Lending club’s algorithm has suggested I write down $56.20 worth of principal for the loans that are late or in the grace period, but as the eternal optimist, I’m going to continue to wait until the loans are actually charged off to recognize the loss.


I’m not going to bother with month over month comparisons since the capital gains recognized from the “The Great Catfishwizard Taxable Liquidation” has completely distorted those data. We can return to that feature next month.

Year over year on the other hand represents a nice bump. In February of 2016 I earned $636.07 in passive income. This month represents a 120% increase over that total.

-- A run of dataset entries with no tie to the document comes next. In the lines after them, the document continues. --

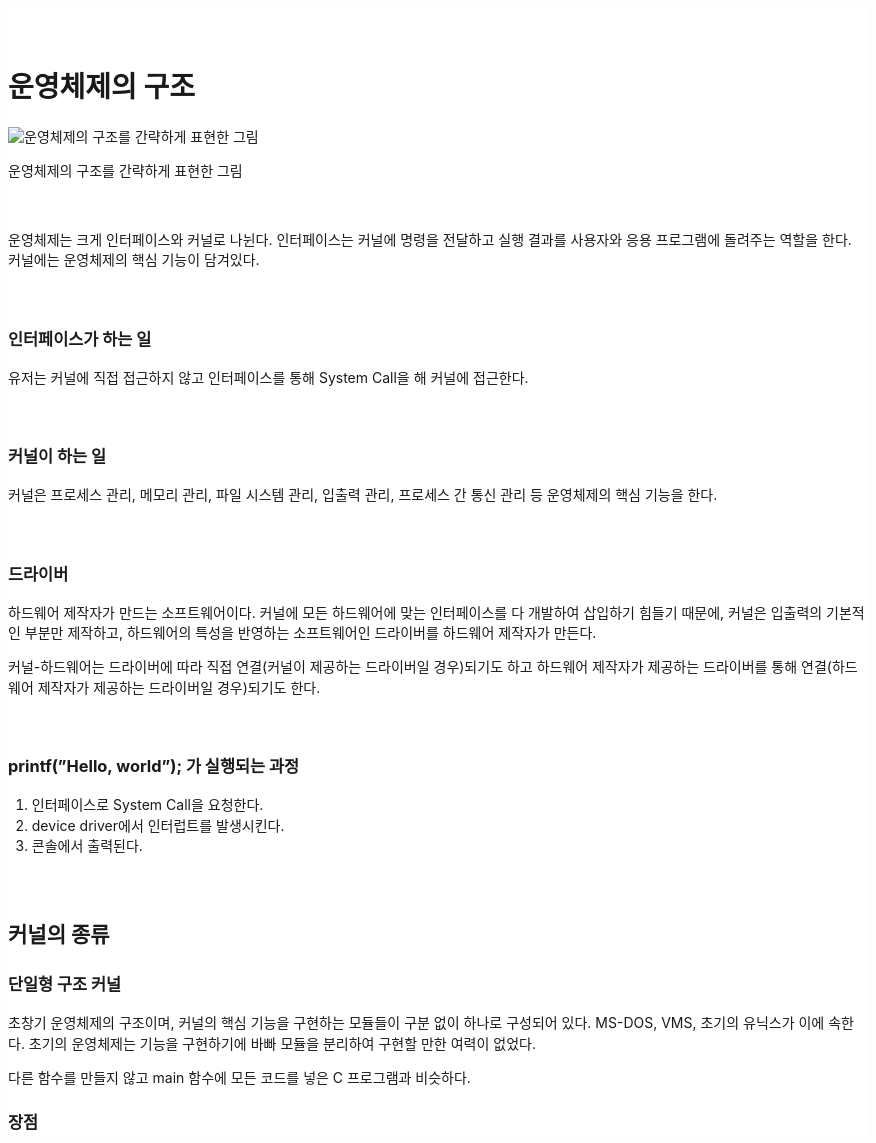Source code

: <br>

# 운영체제의 구조

![운영체제의 구조를 간략하게 표현한 그림](https://s3.us-west-2.amazonaws.com/secure.notion-static.com/81b5c3d9-4d02-4d9e-a276-23bdc5b71d23/%EC%9A%B4%EC%98%81%EC%B2%B4%EC%A0%9C_%EA%B5%AC%EC%A1%B0.png?X-Amz-Algorithm=AWS4-HMAC-SHA256&X-Amz-Content-Sha256=UNSIGNED-PAYLOAD&X-Amz-Credential=AKIAT73L2G45EIPT3X45%2F20221231%2Fus-west-2%2Fs3%2Faws4_request&X-Amz-Date=20221231T121512Z&X-Amz-Expires=86400&X-Amz-Signature=037615d1f270d683551da31814e5ae172713a2064a44ecab1ba0c28338fefb9b&X-Amz-SignedHeaders=host&response-content-disposition=filename%3D%22%25EC%259A%25B4%25EC%2598%2581%25EC%25B2%25B4%25EC%25A0%259C_%25EA%25B5%25AC%25EC%25A1%25B0.png%22&x-id=GetObject)

운영체제의 구조를 간략하게 표현한 그림

<br>

운영체제는 크게 인터페이스와 커널로 나뉜다. 인터페이스는 커널에 명령을 전달하고 실행 결과를 사용자와 응용 프로그램에 돌려주는 역할을 한다. 커널에는 운영체제의 핵심 기능이 담겨있다.

<br>

### 인터페이스가 하는 일

유저는 커널에 직접 접근하지 않고 인터페이스를 통해 System Call을 해 커널에 접근한다. 

<br>

### 커널이 하는 일

커널은 프로세스 관리, 메모리 관리, 파일 시스템 관리, 입출력 관리, 프로세스 간 통신 관리 등 운영체제의 핵심 기능을 한다.

<br>

### 드라이버

하드웨어 제작자가 만드는 소프트웨어이다. 커널에 모든 하드웨어에 맞는 인터페이스를 다 개발하여 삽입하기 힘들기 때문에, 커널은 입출력의 기본적인 부분만 제작하고, 하드웨어의 특성을 반영하는 소프트웨어인 드라이버를 하드웨어 제작자가 만든다.

커널-하드웨어는 드라이버에 따라 직접 연결(커널이 제공하는 드라이버일 경우)되기도 하고 하드웨어 제작자가 제공하는 드라이버를 통해 연결(하드웨어 제작자가 제공하는 드라이버일 경우)되기도 한다.

<br>

### printf(”Hello, world”); 가 실행되는 과정

1. 인터페이스로 System Call을 요청한다.
2. device driver에서 인터럽트를 발생시킨다.
3. 콘솔에서 출력된다.

<br>

## 커널의 종류

### 단일형 구조 커널

초창기 운영체제의 구조이며, 커널의 핵심 기능을 구현하는 모듈들이 구분 없이 하나로 구성되어 있다. MS-DOS, VMS, 초기의 유닉스가 이에 속한다. 초기의 운영체제는 기능을 구현하기에 바빠 모듈을 분리하여 구현할 만한 여력이 없었다.

다른 함수를 만들지 않고 main 함수에 모든 코드를 넣은 C 프로그램과 비슷하다.

### 장점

One of the dividend distributions received represented a raise:

OHI paid $0.62/share compared to $0.61/share in the previous quarter. That represents a 1.64% increase, which may not sound like much, but considering that OHI has raised the dividend every quarter for 18 consecutive quarters, it’s pretty sweet. Last February’s distribution was $0.57/share, so year over year the dividend is up 8.8%.

At a 7.6% yield, it’s starting to get into the maybe too good to be true territory? IDK…I still don’t really understand REITs.

Now that we bought the house, I don’t have much of an excuse for the amount of cash on the sidelines. I want to get more aggressive, but can’t help feeling like this rally is a kind of a “melt up”.